Berdasarkan Peraturan Pemerintah Pengganti Undang-Undang
(Perpu) Nomor 1 Tahun
2020 juncto Undang-Undang Nomor 2 Tahun 2020 tersebut,
Pemerintah telah
menetapkan Peraturan Presiden Nomor 54 Tahun 2020 dan
Peraturan Presiden Nomor
72 Tahun 2020, sebagai dasar perubahan postur APBN Tahun
Anggaran 2020, yang
diperlukan sebagai respon atas kondisi extraordinary pada tahun
2020. Program
Penanganan Pandemi COVID-19 dan Pemulihan Ekonomi Nasional
(PC-PEN) diarahkan
untuk penanganan kesehatan, penyelamatan ekonomi dan
stabilitasi sektor keuangan.
PC-PEN mencakup enam klaster yaitu klaster kesehatan, klaster
perlindungan sosial,
klaster dukungan usaha mikro kecil dan menengah, klaster
pembiayaan korporasi,
klaster sektoral kementerian negara/lembaga dan pemerintah
daerah serta sektor
insentif usaha.
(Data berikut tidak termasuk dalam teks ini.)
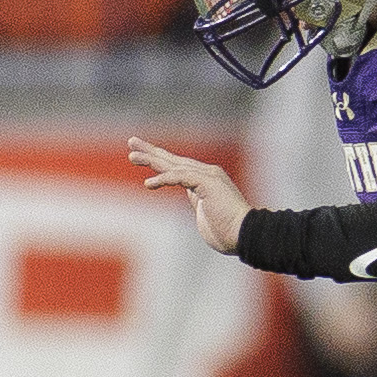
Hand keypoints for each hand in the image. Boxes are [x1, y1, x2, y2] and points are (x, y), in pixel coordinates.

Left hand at [128, 138, 249, 254]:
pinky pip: (180, 176)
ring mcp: (207, 176)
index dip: (159, 160)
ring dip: (151, 159)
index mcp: (204, 181)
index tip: (140, 155)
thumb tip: (195, 206)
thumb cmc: (227, 231)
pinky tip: (148, 184)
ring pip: (174, 164)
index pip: (178, 166)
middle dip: (151, 151)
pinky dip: (164, 179)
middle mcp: (206, 174)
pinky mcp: (207, 183)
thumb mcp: (206, 214)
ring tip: (133, 157)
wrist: (244, 234)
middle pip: (173, 159)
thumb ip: (198, 204)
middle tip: (131, 142)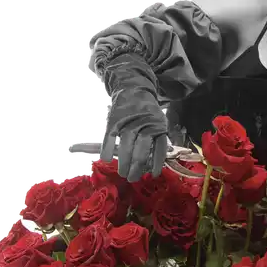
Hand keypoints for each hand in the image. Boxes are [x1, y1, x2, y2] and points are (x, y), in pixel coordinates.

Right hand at [89, 53, 168, 181]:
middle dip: (137, 167)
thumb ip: (158, 139)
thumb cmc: (146, 111)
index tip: (152, 175)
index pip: (159, 147)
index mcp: (158, 125)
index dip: (156, 163)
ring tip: (123, 173)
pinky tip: (106, 160)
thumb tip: (156, 163)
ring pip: (126, 145)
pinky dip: (107, 148)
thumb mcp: (159, 121)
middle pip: (141, 149)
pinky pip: (110, 136)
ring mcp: (129, 121)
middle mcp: (144, 123)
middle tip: (133, 178)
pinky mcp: (115, 119)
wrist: (132, 87)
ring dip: (123, 162)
Program PC-PEN berlanjut di tahun 2021 dan
memiliki peran yang
sangat penting dalam memulihkan dan menjaga stabilitas ekonomi
nasional di tengah
adanya pandemi COVID-19 yang sedang melanda Indonesia dan
dunia.
Berdasarkan Laporan Hasil Pemeriksaan BPK atas Laporan
Keuangan Pemerintah Pusat
(LKPP) Tahun 2020, program PC-PEN terealisasi sebesar 83 persen
atau sebesar
Rp575,8 triliun dari alokasinya yang sebesar Rp695,2 triliun. Data
realisasi per 25 Juni
2021 menunjukkan realisasi program PC-PEN mencapai 34 persen
atau sebesar
Rp237,5 triliun dari alokasinya yang sebesar Rp699,4 triliun, dengan
rincian realisasi
klaster kesehatan sebesar 26,3 persen, klaster perlindungan sosial
sebesar 44,08
persen, klaster program prioritas K/L dan Pemda sebesar 31,1
persen, klaster
dukungan UMKM dan korporasi sebesar 26,3 persen, dan klaster
insentif usaha sebesar
63,5 persen.
Untuk mengoptimalkan penyerapan program PC PEN di tahun 2021,
pemerintah perlu
membenahi temuan-temuan terkait program PC-PEN dalam LKPP
tahun 2020. Di
samping itu, pemerintah juga harus meningkatkan dan memperkuat
pelaksanaan 3T
yaitu testing, tracing dan treatment terutama di daerah dengan
tingkat penularan
kasusnya tinggi, yang serapannya masih rendah per 25 Juni 2021,
yaitu sebesar 4,7
persen. Pada akhirnya pembenahan atas Data Terpadu
Kesejahteraan Sosial juga
menjadi prioritas utama untuk mengatasi exclusion dan inclusion
error yang masih
terjadi dalam pelaksanaan program perlindungan sosial agar upaya
pemulihan ekonomi
nasional dapat dilaksanakan tepat sasaran.